By Israel Hayom
JointMedia News Service
As calls are being heard for the Israel Defense Forces to enter Sinai to combat rampant terror there, Cairo sent a clear message on Monday that it will not allow Israeli forces to enter the Egyptian peninsula.
“Egypt will cut off the hand of any aggressor, from within as well as without,” an unnamed senior official in Egypt’s Supreme Military Council said, according to Egyptian website “Masrawy.”
The official reportedly added that the Egyptian leadership was closely monitering developments in Israel following a deadly clash Sept. 21 between Sinai terrorists and Israeli forces on the Sinai border. All three terrorists were killed in the clash, as was one Israeli soldier.
Egypt is “conducting itself wisely and calmly, and will not let anyone harm even one centimeter of Sinai soil,” the official was quoted as saying.
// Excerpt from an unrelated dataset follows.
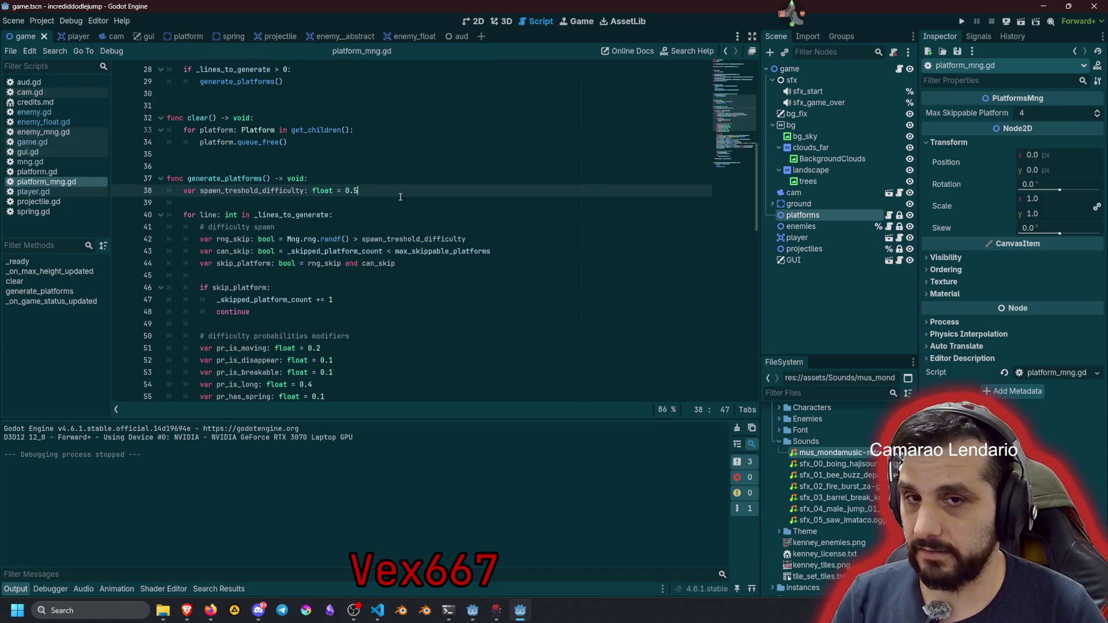
double_click(390, 239)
On Sunday, IDF Chief of General Staff Lt. Gen. Benny Gantz remarked that even when Israel completely seals its border with Egypt, the threat of terror emanating from Sinai will not be eliminated.
The chief of staff visited the site of a border infiltration in which Cpl. Netanel Yahalomi was killed Sept. 21, speaking to the men and women posted there, who, killing the terrorists that tried to breach the border, had prevented a likely deadlier attack. “The Sinai border will continue to pose a challenge,” Gantz said at the site. “Tremendous efforts have been invested over the last two years into sealing the border, and it will be sealed, but even then the threat won’t disappear.”
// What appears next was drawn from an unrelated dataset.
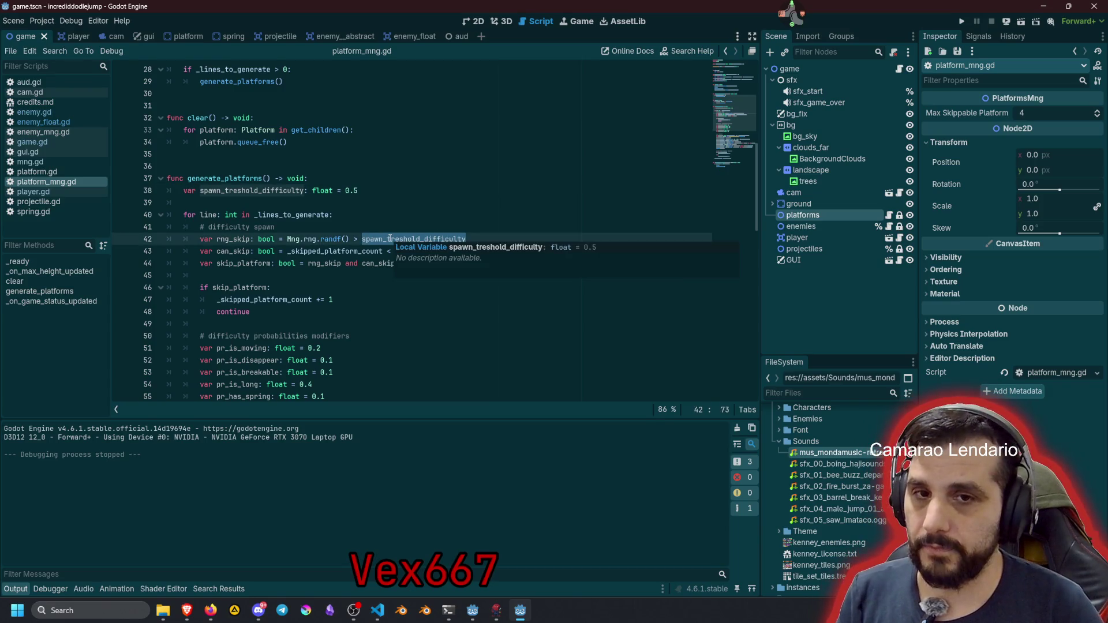
double_click(254, 191)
Gantz voiced his appreciation for all the soldiers involved in the incident, saying that “we fighters protect our borders, and sometimes there are clashes. Anyone who chooses to be a fighter knows that this could happen. Netanel moved, made contact, fought and was killed – it could have been any one of you. I am sure that if Netanel was here with us, he would say that we have to go ahead with the mission.”
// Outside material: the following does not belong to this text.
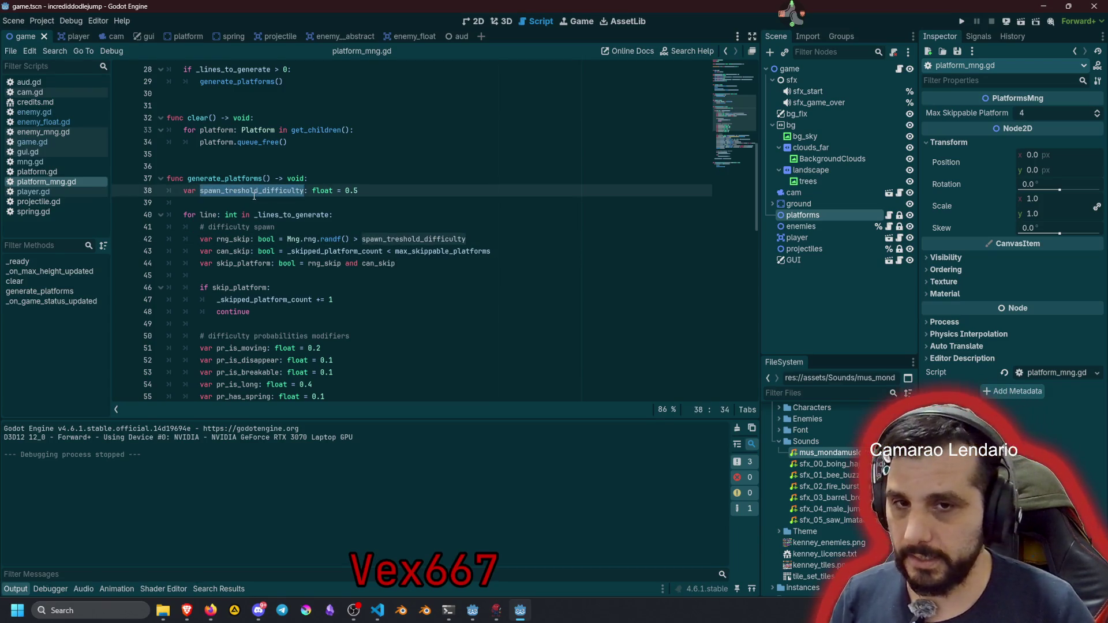
key("ctrl+d")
An initial investigation into the incident has revealed that the late Yahalomi managed to fire several shots at the terrorists before being killed, apparently killing one of them.
Speaking amid rumors that Egypt’s Islamist leaders are planning on re-examining the military appendix of the 1979 Israeli-Egyptian Peace Treaty, Israeli Foreign Minister Avigdor Lieberman flatly rejected any indication Israel would agree.
“There is no chance that Israel will agree to any kind of change” to the peace deal, Lieberman told Israel Radio. “The Egyptians shouldn’t try to delude themselves or delude others and they should not rely on this demand,” he said.
The changes that Lieberman is alluding to are the agreement to limit the amount of Egyptian troops and heavy weapons in the Sinai Peninsula under the treaty. Since the Egyptian Revolution last year, Islamic terrorists have increasingly taken advantage of the region’s lawlessness to launch attacks on Egyptian and Israeli targets, such as the one that transpired Sept. 21.